Dataset entries:
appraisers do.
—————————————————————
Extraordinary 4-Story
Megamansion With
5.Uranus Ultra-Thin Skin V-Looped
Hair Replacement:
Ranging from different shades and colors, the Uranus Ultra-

▶ PROBLEM:
Count the lines of the items above that contain the string "Ultra". Give only the number.

▶ TASK RESULT:
2